Als es dunkel wurde, zog Lucy sich ihre Schuhe und ihre Jacke an. Orion konnte sich zwar in einen Hund verwandeln, aber er konnte nicht durch Wände schauen. Hoffte sie jedenfalls.
Im Schutze der Büsche, die an den Rändern der Wege wuchsen, tastete Lucy sich zu dem alten Gemäuer vor.
Wie das Haus bestand die Kapelle aus Sandsteinblöcken. Das spitze Dach war mit schwarzen Schieferplatten gedeckt und in die Seitenwände waren hohe Bogenfenster eingelassen. Das dunkle Eichenholztor stand einen Spaltbreit offen. Lucy versteckte sich hinter einer uralten Buche, die der Kapelle gegenüberstand. Eine Zeit lang beobachtete sie das Haus. Ob Orion mit Nathan in der Bibliothek war, oder ob er in der Kapelle wartete, bis es Zeit war, Nathan Essen zu bringen? Sie sah auf ihre Uhr. Halb sieben. Wenn sie Orion dabei beobachten wollte, wie er diesen geheimen Raum, oder was immer es war, verließ, musste sie jetzt hinein. Lucy presste ihre kalten Hände an den Stamm des alten Baumes. Sie wünschte sich, er könnte ihr Kraft geben und ihr die Angst nehmen. Sie machte sich keine Illusionen, was passierte, wenn Orion sie entdeckte. Allein hatte sie gegen ihn keine Chance. Er würde sie einsperren und Batiste zurückrufen.
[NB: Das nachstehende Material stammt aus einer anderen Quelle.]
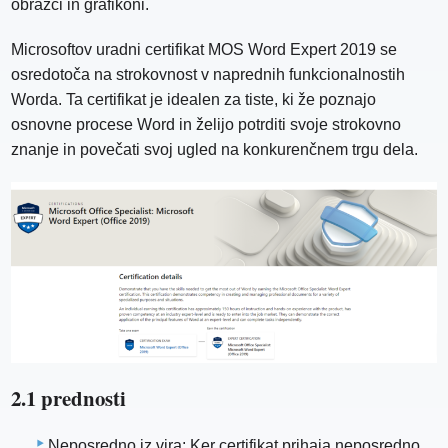
obrazci in grafikoni.
Microsoftov uradni certifikat MOS Word Expert 2019 se
osredotoča na strokovnost v naprednih funkcionalnostih
Worda. Ta certifikat je idealen za tiste, ki že poznajo
osnovne procese Word in želijo potrditi svoje strokovno
znanje in povečati svoj ugled na konkurenčnem trgu dela.
2.1 prednosti
Neposredno iz vira: Ker certifikat prihaja neposredno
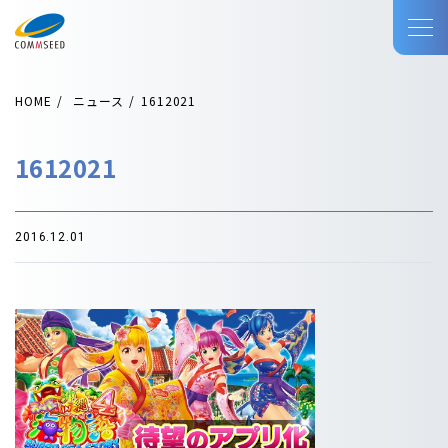
HOME
ニュース
1612021
1612021
2016.12.01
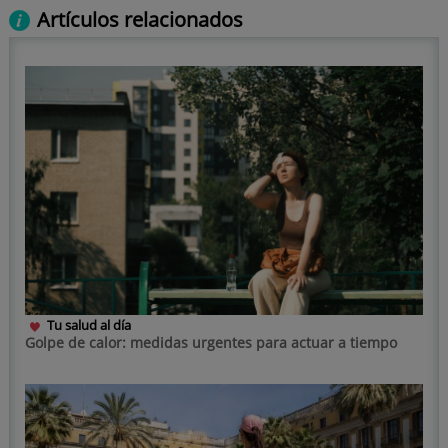
Artículos relacionados
Tu salud al día
Golpe de calor: medidas urgentes para actuar a tiempo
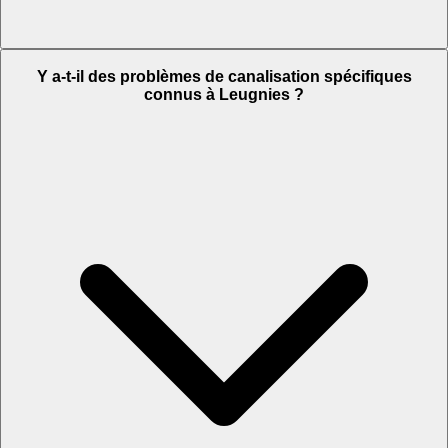
Y a-t-il des problèmes de canalisation spécifiques
connus à Leugnies ?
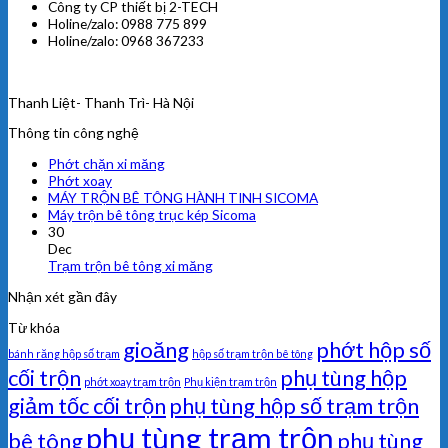
Công ty CP thiết bị 2-TECH
Holine/zalo: 0988 775 899
Holine/zalo: 0968 367233
Thanh Liệt- Thanh Trì- Hà Nội
Thông tin công nghệ
Phớt chặn xi măng
Phớt xoay
MÁY TRỘN BÊ TÔNG HÀNH TINH SICOMA
Máy trộn bê tông trục kép Sicoma
30
Dec
Trạm trộn bê tông xi măng
Nhận xét gần đây
Từ khóa
gioăng
phớt hộp số
bánh răng hộp số trạm
hộp số trạm trộn bê tông
cối trộn
phụ tùng hộp
phớt xoay trạm trộn
Phụ kiện trạm trộn
giảm tốc cối trộn
phụ tùng hộp số trạm trộn
phụ tùng trạm trộn
bê tông
phụ tùng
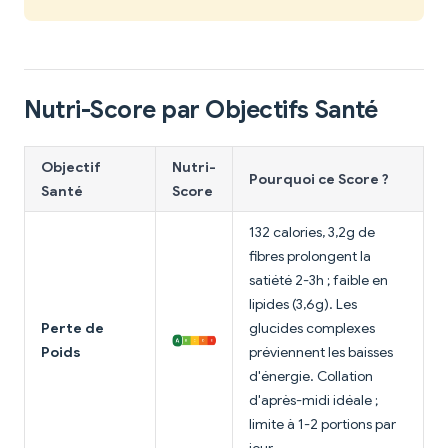
Nutri-Score par Objectifs Santé
Objectif
Nutri-
Pourquoi ce Score ?
Santé
Score
132 calories, 3,2g de
fibres prolongent la
satiété 2-3h ; faible en
lipides (3,6g). Les
Perte de
glucides complexes
Poids
préviennent les baisses
d'énergie. Collation
d'après-midi idéale ;
limite à 1-2 portions par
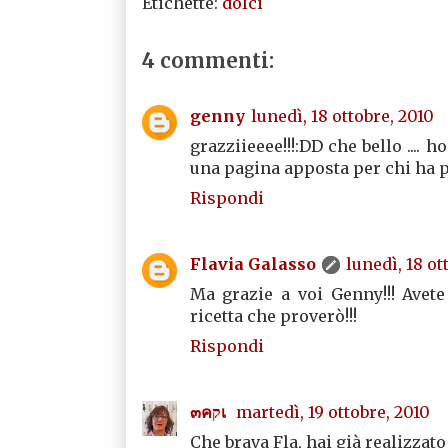
Etichette:
dolci
4 commenti:
genny
lunedì, 18 ottobre, 2010
grazziieeee!!!:DD che bello ....
una pagina apposta per chi ha pr
Rispondi
Flavia Galasso
lunedì, 18 ot
Ma grazie a voi Genny!!! Avete
ricetta che proverò!!!
Rispondi
๓คקเ
martedì, 19 ottobre, 2010
Che brava Fla, hai già realizzat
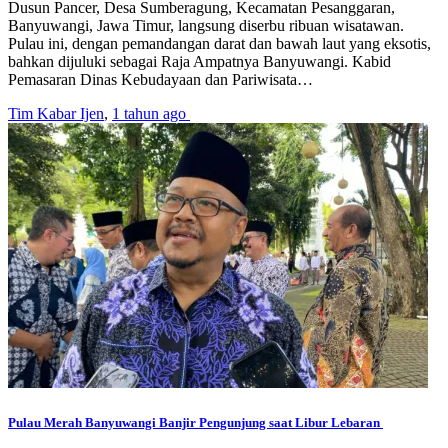
Dusun Pancer, Desa Sumberagung, Kecamatan Pesanggaran,
Banyuwangi, Jawa Timur, langsung diserbu ribuan wisatawan.
Pulau ini, dengan pemandangan darat dan bawah laut yang eksotis,
bahkan dijuluki sebagai Raja Ampatnya Banyuwangi. Kabid
Pemasaran Dinas Kebudayaan dan Pariwisata…
Tim Kabar Ijen
,
1 tahun ago
Pulau Merah Banyuwangi Banjir Pengunjung saat Libur Lebaran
Noch einmal gelang es Nathan sicher nicht, sie von hier fortzubringen. Batiste würde sie diesem Mann ausliefern und dann … Lucy wagte nicht, weiter zu denken. Sie musste Nathan befreien und mit ihm fortgehen. Sie musste einen Schritt nach dem anderen gehen und hoffen, dass ihr niemand ein Bein stellte.
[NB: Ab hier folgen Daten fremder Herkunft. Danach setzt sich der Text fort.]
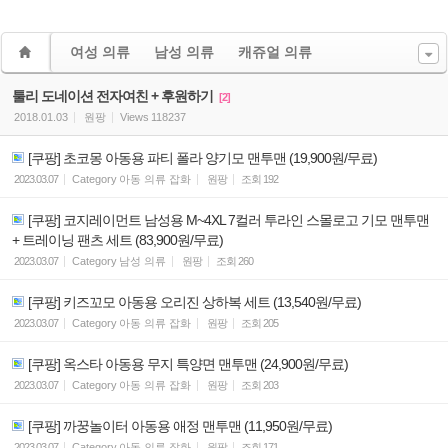
여성 의류
남성 의류
캐쥬얼 의류
툴리 도네이션 전자여친 + 후원하기
[2]
2018.01.03
원팡
Views
118237
[쿠팡] 초코몽 아동용 파티 폴라 양기모 맨투맨 (19,900원/무료)
2023.03.07
Category
아동 의류 잡화
원팡
조회
192
[쿠팡] 코지레이먼트 남성용 M~4XL 7컬러 투라인 스몰로고 기모 맨투맨
+ 트레이닝 팬츠 세트 (83,900원/무료)
2023.03.07
Category
남성 의류
원팡
조회
260
[쿠팡] 키즈꼬모 아동용 오리진 상하복 세트 (13,540원/무료)
2023.03.07
Category
아동 의류 잡화
원팡
조회
205
[쿠팡] 옥스타 아동용 무지 특양면 맨투맨 (24,900원/무료)
2023.03.07
Category
아동 의류 잡화
원팡
조회
203
[쿠팡] 까꿍놀이터 아동용 애정 맨투맨 (11,950원/무료)
2023.03.07
Category
아동 의류 잡화
원팡
조회
171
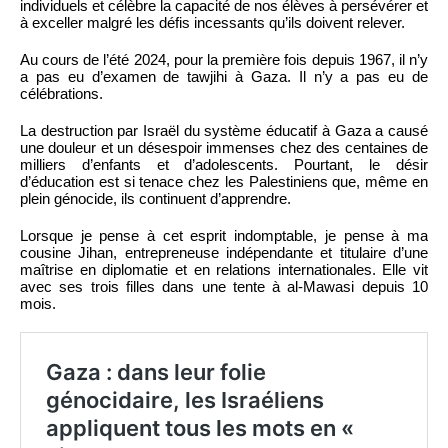
individuels et célèbre la capacité de nos élèves à persévérer et
à exceller malgré les défis incessants qu’ils doivent relever.
Au cours de l’été 2024, pour la première fois depuis 1967, il n’y
a pas eu d’examen de tawjihi à Gaza. Il n’y a pas eu de
célébrations.
La destruction par Israël du système éducatif à Gaza a causé
une douleur et un désespoir immenses chez des centaines de
milliers d’enfants et d’adolescents. Pourtant, le désir
d’éducation est si tenace chez les Palestiniens que, même en
plein génocide, ils continuent d’apprendre.
Lorsque je pense à cet esprit indomptable, je pense à ma
cousine Jihan, entrepreneuse indépendante et titulaire d’une
maîtrise en diplomatie et en relations internationales. Elle vit
avec ses trois filles dans une tente à al-Mawasi depuis 10
mois.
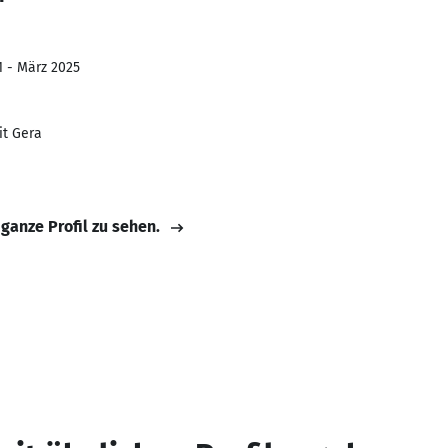
1 - März 2025
t Gera
 ganze Profil zu sehen.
Im Schutze der Dunkelheit lief Lucy zu dem kleinen Haus. Das Glück war auf ihrer Seite. Ungesehen erreichte sie die Tür. Der Spalt war so schmal, dass sie sich nur mit Mühe hineinzwängen konnte, doch sie wagte nicht, die Tür aufzustoßen. Alte Türen machten in der Regel Geräusche und dann verriet sie sich sofort. In der Kapelle herrschte schummriges Licht, das von den wenigen Kerzen stammte, die auf einem Altar flackerten. Lucy blieb in der Tür stehen und sah sich aufmerksam um. Der Raum war leer. Orion saß weder auf einer der Bänke, noch lehnte er am Altar oder einer Wand.
Lucy wusste nicht, was sie erwartet hatte. Dieser Raum war zwar wunderschön, aber alles andere als ungewöhnlich. Ein zufälliger Besucher würde ein normales Gotteshaus vorfinden. Wenn Lucy nicht mit eigenen Augen gesehen hätte, wie Nathan mit Batiste und Orion hineingegangen war und wie Batiste allein herausgekommen war, würde sie hier keine Menschenseele vermuten.
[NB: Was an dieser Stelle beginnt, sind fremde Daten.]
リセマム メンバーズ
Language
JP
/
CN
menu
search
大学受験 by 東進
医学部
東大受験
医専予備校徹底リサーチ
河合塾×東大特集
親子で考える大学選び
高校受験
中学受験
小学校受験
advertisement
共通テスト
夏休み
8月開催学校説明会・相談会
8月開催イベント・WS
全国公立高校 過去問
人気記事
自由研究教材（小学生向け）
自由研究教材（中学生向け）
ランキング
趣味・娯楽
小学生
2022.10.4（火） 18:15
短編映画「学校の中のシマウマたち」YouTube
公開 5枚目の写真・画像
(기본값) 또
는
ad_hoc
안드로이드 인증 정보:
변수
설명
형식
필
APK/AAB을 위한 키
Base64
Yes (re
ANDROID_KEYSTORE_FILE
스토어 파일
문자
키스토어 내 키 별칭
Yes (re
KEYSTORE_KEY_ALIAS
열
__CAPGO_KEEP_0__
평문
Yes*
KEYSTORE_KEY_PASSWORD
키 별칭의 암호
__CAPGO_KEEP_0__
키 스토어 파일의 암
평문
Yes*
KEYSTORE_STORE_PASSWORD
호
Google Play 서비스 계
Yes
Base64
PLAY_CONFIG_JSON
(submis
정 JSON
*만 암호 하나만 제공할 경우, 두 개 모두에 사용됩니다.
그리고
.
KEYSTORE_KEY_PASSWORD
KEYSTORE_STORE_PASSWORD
Es musste einen Zugang zu der Bibliothek des Bundes geben. Einen Zugang, den sie niemals finden würde. Sofia hatte recht gehabt. Versuchen musste sie es allerdings. Auf Zehenspitzen lief Lucy zum Altar. Die Angst, dass Orion plötzlich vor ihr aufragte, versuchte sie zu verdrängen. Trotzdem zitterten ihre Hände, als sie nach einer der Kerzen griff. Leise huschte sie von Ecke zu Ecke. Aufmerksam musterte sie jeden Stein in der Wand und im Boden, doch nichts ließ auf einen Eingang schließen.
Lucy lief zurück zum Altar, der bis auf ein Kreuz, das hinter ihm an der Wand hing, seltsam schmucklos war. Langsam umrundete sie ihn. Dahinter kam eine Treppe zum Vorschein. Sie beugte sich über das Geländer und starrte in einen finsteren Abgrund. Das musste die Krypta sein, von der Sofia gesprochen hatte. Ob Orion dort unten im Dunkeln stand? Sie griff nach einer der Kerzen, die unbenutzt neben dem Alter lagen, und ließ sie fallen. Viel Krach machte sie nicht auf der Treppe, aber immerhin reichte das Geräusch aus, um einen etwaigen Bewacher hervorzulocken. Es sei denn, Orion wartete seelenruhig darauf, dass sie ihm in die Arme lief. Lucy zögerte. Sollte sie es wagen, hinunterzugehen? Alles in ihr schrie nein. Das würde nicht gut gehen, aber was war die Alternative? Lauf weg, flüsterte ihre innere Stimme.